NEW YORK, suaramerdeka.com - Menyusul berkurangnya kekhawatiran atas perang perdagangan antara China dan Amerika Serikat, kurs dolar AS melemah terhadap mata uang utama lainnya pada akhir perdagangan Rabu (Kamis pagi WIB). Dolar juga turun tipis terhadap euro dan jatuh ke level terendah hampir tiga minggu terhadap Aussie yang sensitif risiko.
Adapun Euro diperdagangkan 0,14 persen lebih tinggi terhadap greenback. Dolar Australia sendiri diperdagangkan 0,69 persen lebih tinggi, tertinggi sejak 30 Agustus, usai dilihat sebagai sebuah proxy untuk perdagangan-perdagangan terkait China serta sebuah barometer sentimen risiko yang lebih luas.
Selasa (18/9) tarif baru atas barang-barang AS diberlakukan China senilai 60 miliar dolar AS, seperti yang direncanakan, tetapi menurunkan tingkat tarifnya. Tarif baru Washington ditetapkan sebesar 10 persen untuk saat ini, sebelum naik menjadi 25 persen pada akhir 2018, bukan langsung 25 persen.
"Reaksi pasar tampaknya menunjukkan bahwa pengumuman tarif secara keseluruhan pada sisi lemah dari ekspektasi pasar," kata Alvise Marino, ahli strategi valas Credit Suisse di New York.
Selera risiko (risk appetite) meningkat di seluruh pasar. Mata uang negara-negara berkembang menguat, dipimpin oleh rupee India setelah China mengatakan tidak akan membalas dengan devaluasi mata uang kompetitif.
Ketegangan-ketegangan terkait dengan perdagangan yang meningkat dalam beberapa bulan terakhir, umumnya mendukung dolar AS terhadap mata uang yang dianggap berisiko. Meskipun suasana melemah pada Rabu (19/9), beberapa pelaku pasar masih melihat kekuatan untuk dolar.

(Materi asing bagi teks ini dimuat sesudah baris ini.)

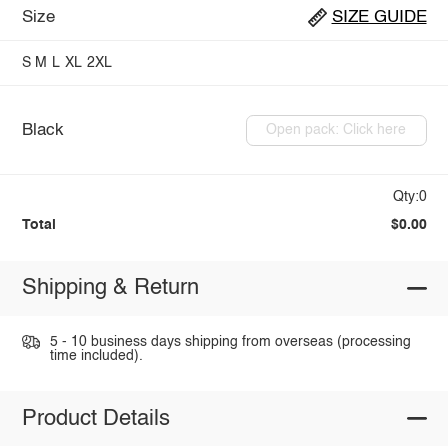
Size
SIZE GUIDE
S
M
L
XL
2XL
Black
Open pack: Click here
Qty:0
Total
$0.00
Shipping & Return
5 - 10 business days shipping from overseas (processing
time included).
Product Details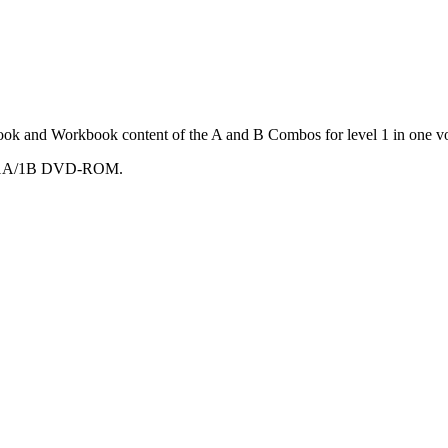
ook and Workbook content of the A and B Combos for level 1 in one v
mbo 1A/1B DVD-ROM.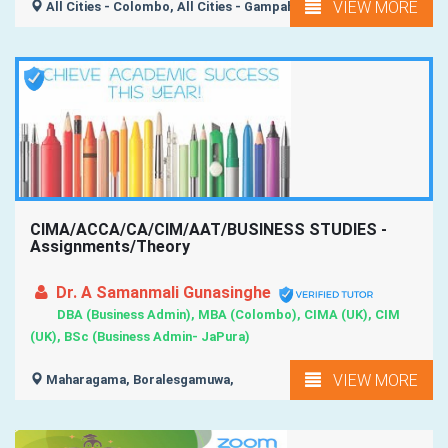
VIEW MORE
All Cities - Colombo, All Cities - Gampaha, All Island ,
CIMA/ACCA/CA/CIM/AAT/BUSINESS STUDIES -
Assignments/Theory
Dr. A Samanmali Gunasinghe
DBA (Business Admin), MBA (Colombo), CIMA (UK), CIM
(UK), BSc (Business Admin- JaPura)
VIEW MORE
Maharagama, Boralesgamuwa,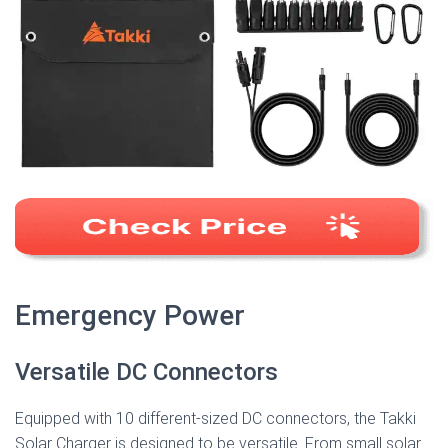
Emergency Power
Versatile DC Connectors
Equipped with 10 different-sized DC connectors, the Takki
Solar Charger is designed to be versatile. From small solar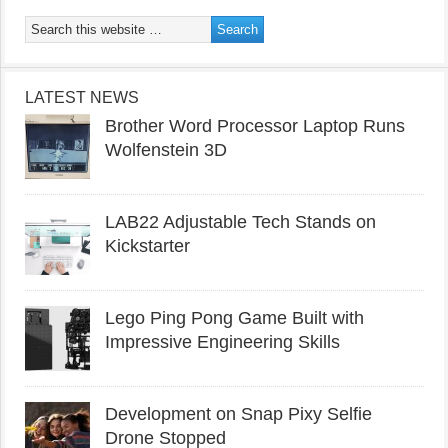
LATEST NEWS
Brother Word Processor Laptop Runs
Wolfenstein 3D
LAB22 Adjustable Tech Stands on
Kickstarter
Lego Ping Pong Game Built with
Impressive Engineering Skills
Development on Snap Pixy Selfie
Drone Stopped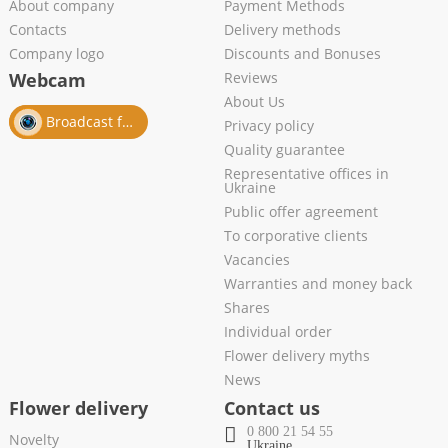
About company
Payment Methods
Contacts
Delivery methods
Company logo
Discounts and Bonuses
Webcam
Reviews
About Us
Broadcast from salon
Privacy policy
Quality guarantee
Representative offices in
Ukraine
Public offer agreement
To corporative clients
Vacancies
Warranties and money back
Shares
Individual order
Flower delivery myths
News
Flower delivery
Contact us
0 800 21 54 55
Novelty
Ukraine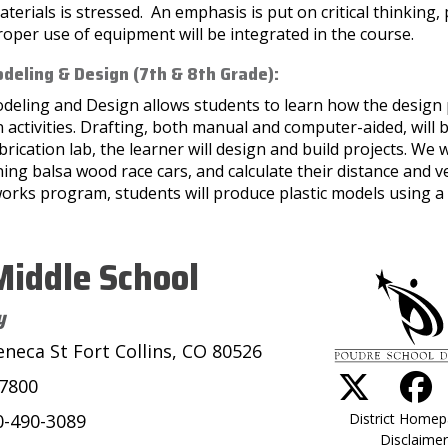
terials is stressed. An emphasis is put on critical thinking,
oper use of equipment will be integrated in the course.
deling & Design (7th & 8th Grade):
deling and Design allows students to learn how the design
 activities. Drafting, both manual and computer-aided, will 
brication lab, the learner will design and build projects. We
ing balsa wood race cars, and calculate their distance and v
orks program, students will produce plastic models using a s
iddle School
y
eneca St Fort Collins, CO 80526
-7800
District Home
0-490-3089
Disclaimer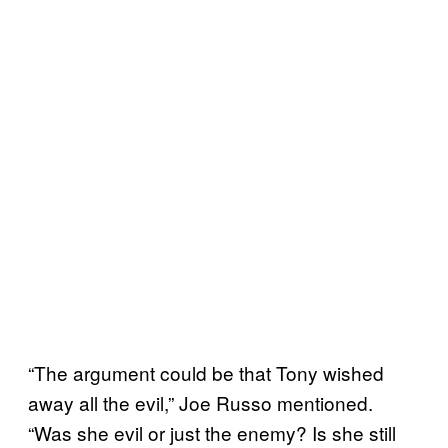
“The argument could be that Tony wished
away all the evil,” Joe Russo mentioned.
“Was she evil or just the enemy? Is she still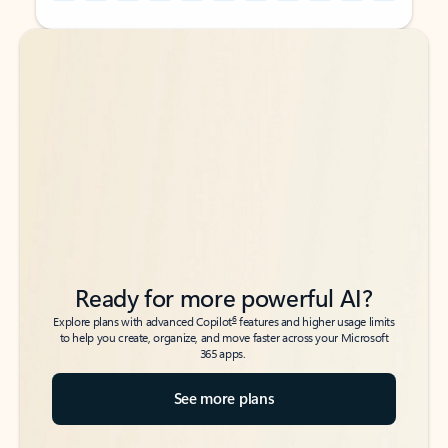
Back to tabs
Back to tabs
Ready for more powerful AI?
6
Explore plans with advanced Copilot
features and higher usage limits
to help you create, organize, and move faster across your Microsoft
365 apps.
See more plans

"Ini adalah mata uang cadangan juara dan memiliki suku bunga Fed funds yang bebas risiko. Jadi, mata uang dengan risiko terendah menawarkan imbal hasil tertinggi di G10. Selama kelainan ini bertahan, Anda tidak bisa secara strategis menjual dolar," kata Andreas Koenig kepala valas global di manajer aset Amundi.